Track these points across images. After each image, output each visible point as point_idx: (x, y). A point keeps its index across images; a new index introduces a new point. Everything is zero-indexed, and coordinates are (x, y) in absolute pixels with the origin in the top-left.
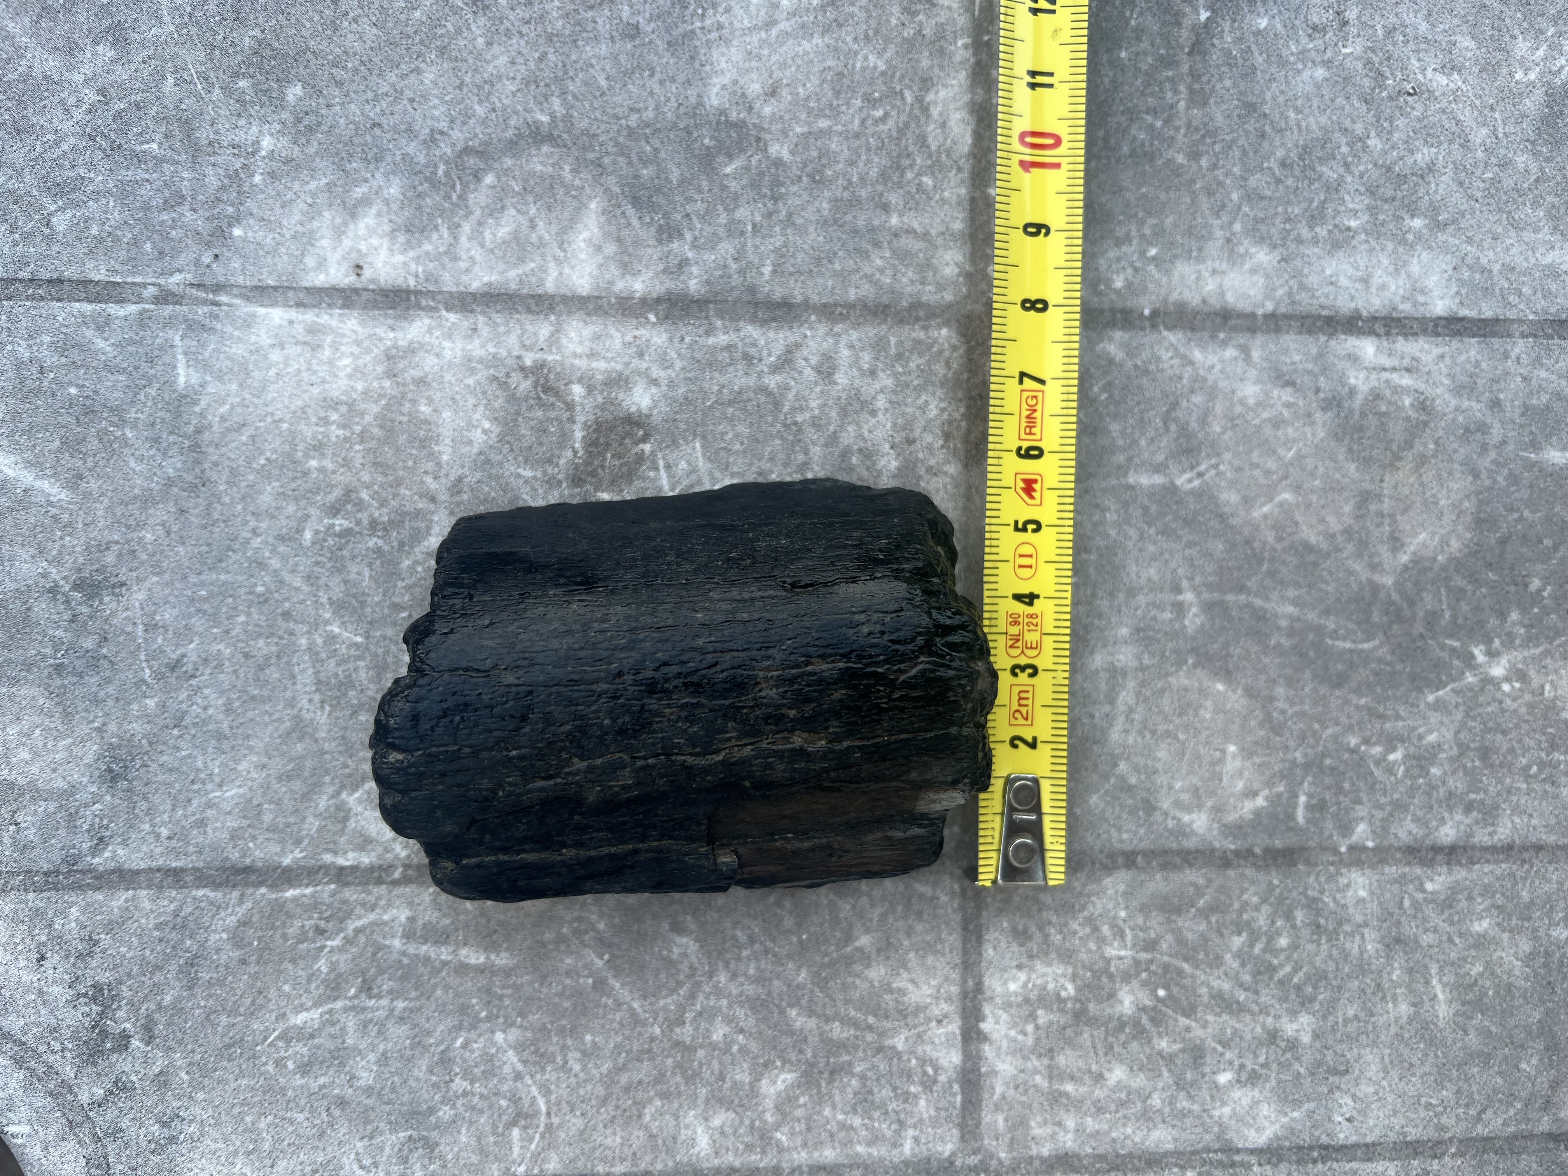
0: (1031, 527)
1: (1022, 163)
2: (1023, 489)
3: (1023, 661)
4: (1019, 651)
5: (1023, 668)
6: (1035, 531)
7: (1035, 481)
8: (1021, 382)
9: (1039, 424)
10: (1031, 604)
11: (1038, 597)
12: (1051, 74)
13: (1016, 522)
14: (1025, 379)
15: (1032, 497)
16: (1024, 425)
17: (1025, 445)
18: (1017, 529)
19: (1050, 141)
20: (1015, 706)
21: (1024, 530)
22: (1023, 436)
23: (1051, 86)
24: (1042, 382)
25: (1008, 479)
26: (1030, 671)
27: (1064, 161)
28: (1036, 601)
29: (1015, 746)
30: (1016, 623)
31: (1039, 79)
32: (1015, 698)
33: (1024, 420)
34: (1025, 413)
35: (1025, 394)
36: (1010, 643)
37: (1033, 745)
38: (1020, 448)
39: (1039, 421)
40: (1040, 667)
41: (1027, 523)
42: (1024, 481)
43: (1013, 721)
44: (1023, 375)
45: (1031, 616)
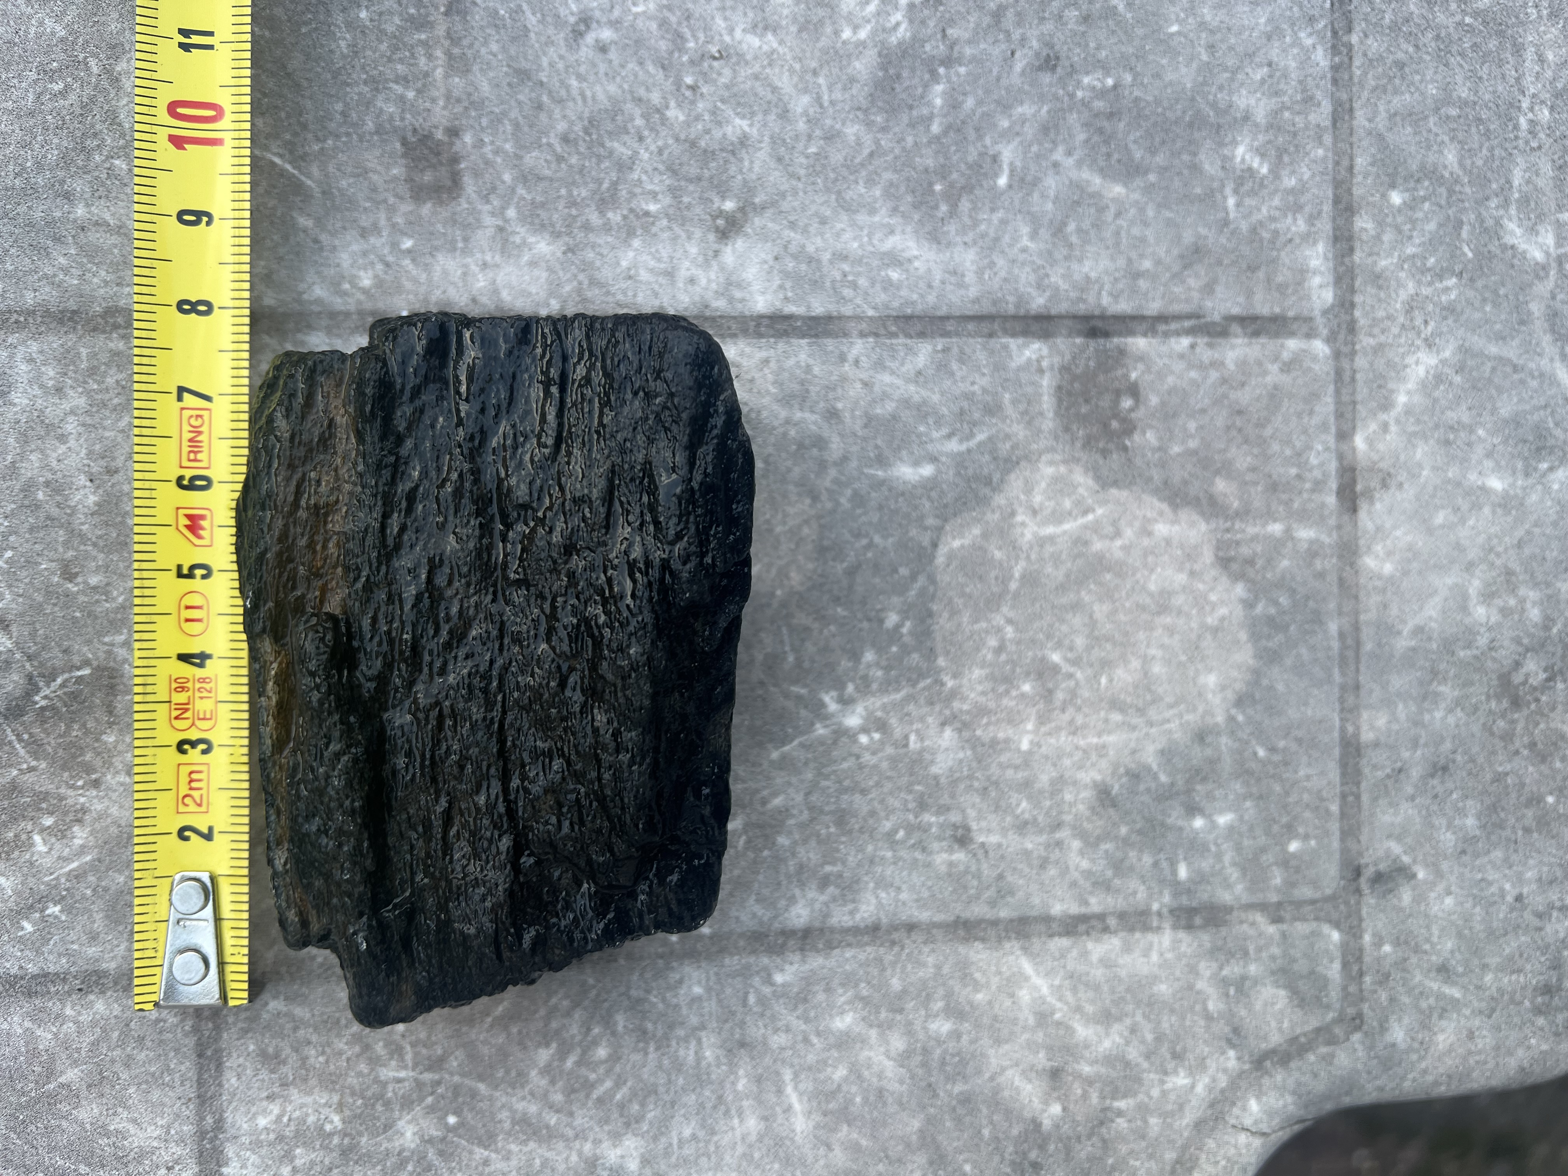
0: (199, 572)
1: (174, 139)
2: (187, 527)
3: (193, 735)
4: (187, 723)
5: (193, 744)
6: (204, 577)
7: (202, 517)
8: (180, 399)
9: (205, 449)
10: (201, 666)
11: (209, 657)
12: (211, 34)
13: (179, 567)
14: (186, 395)
15: (199, 537)
16: (185, 450)
17: (188, 474)
18: (180, 575)
19: (211, 113)
20: (184, 790)
21: (190, 576)
22: (185, 463)
23: (211, 47)
24: (207, 398)
25: (165, 514)
26: (203, 746)
27: (227, 136)
28: (208, 662)
29: (187, 839)
30: (182, 689)
31: (195, 39)
32: (184, 779)
33: (185, 443)
34: (187, 436)
35: (186, 413)
36: (175, 713)
37: (208, 836)
38: (180, 479)
39: (205, 444)
40: (215, 743)
41: (193, 567)
42: (188, 517)
43: (182, 808)
44: (181, 390)
45: (203, 680)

────────────────

The final stretch of the data, from the line with "22: (1023, 436)" through its last line, is to be retyped exactly; pictures are not part of the copy.

◆ **SOLUTION TO THE PROBLEM**:
22: (1023, 436)
23: (1051, 86)
24: (1042, 382)
25: (1008, 479)
26: (1030, 671)
27: (1064, 161)
28: (1036, 601)
29: (1015, 746)
30: (1016, 623)
31: (1039, 79)
32: (1015, 698)
33: (1024, 420)
34: (1025, 413)
35: (1025, 394)
36: (1010, 643)
37: (1033, 745)
38: (1020, 448)
39: (1039, 421)
40: (1040, 667)
41: (1027, 523)
42: (1024, 481)
43: (1013, 721)
44: (1023, 375)
45: (1031, 616)
0: (199, 572)
1: (174, 139)
2: (187, 527)
3: (193, 735)
4: (187, 723)
5: (193, 744)
6: (204, 577)
7: (202, 517)
8: (180, 399)
9: (205, 449)
10: (201, 666)
11: (209, 657)
12: (211, 34)
13: (179, 567)
14: (186, 395)
15: (199, 537)
16: (185, 450)
17: (188, 474)
18: (180, 575)
19: (211, 113)
20: (184, 790)
21: (190, 576)
22: (185, 463)
23: (211, 47)
24: (207, 398)
25: (165, 514)
26: (203, 746)
27: (227, 136)
28: (208, 662)
29: (187, 839)
30: (182, 689)
31: (195, 39)
32: (184, 779)
33: (185, 443)
34: (187, 436)
35: (186, 413)
36: (175, 713)
37: (208, 836)
38: (180, 479)
39: (205, 444)
40: (215, 743)
41: (193, 567)
42: (188, 517)
43: (182, 808)
44: (181, 390)
45: (203, 680)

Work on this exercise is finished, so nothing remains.